Daniel J. Zimmerman (born 1965) is an American retired military officer and politician who served as the 10th Wisconsin Secretary of Veterans Affairs in the Administration of Scott Walker.

== Background ==
Born and raised in New Berlin, Wisconsin, Zimmerman graduated from New Berlin West High School in 1983. Zimmerman received a Bachelor of Science degree in Geography with a Political Science emphasis from the University of Wisconsin-La Crosse and a Master of Arts degree in Homeland Security from American Military University.

Zimmerman served in the United States Army for 25 years. He served as an Army Intelligence officer and Combat Engineer soldier. Zimmerman was deployed several times, including a 2006-2007 deployment as the Director of Strategic Initiatives and de facto Chief of Staff for the Civilian Police Assistance Training Team in Baghdad, Iraq. Zimmerman is a decorated combat veteran, having been awarded two Bronze Star Medals, five Meritorious Service Medals, and other Army, NATO, and foreign medals.
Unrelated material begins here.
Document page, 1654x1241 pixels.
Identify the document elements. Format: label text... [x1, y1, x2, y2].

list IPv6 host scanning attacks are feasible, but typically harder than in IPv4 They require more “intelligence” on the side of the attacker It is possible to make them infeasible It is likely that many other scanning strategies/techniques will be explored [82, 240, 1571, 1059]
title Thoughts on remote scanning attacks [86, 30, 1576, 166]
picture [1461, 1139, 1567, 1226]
After retiring from the military in 2008, Zimmerman worked as a contracted consult for the United States National Guard and as an exercise officer at the Wisconsin Department of Military Affairs. Zimmerman later served as director of the Reserve Officer Training Corps programs at both Marian University and Ripon College, and served as the founding director of Homeland Security programs at Marian University.

== Political career ==
After retirement from the military, Zimmerman was elected to the Ripon Board of Education. Zimmerman was later elected chairman of the Big Hills Lake Management District in Waushara County. Zimmerman also became president of the National Republican History Museum Foundation.

In 2017, Zimmerman was appointed by Governor of Wisconsin Scott Walker to serve as Secretary of Veterans Affairs. In the role, Zimmerman serves as the primary advocate for the nearly 400,000 veterans residing in Wisconsin.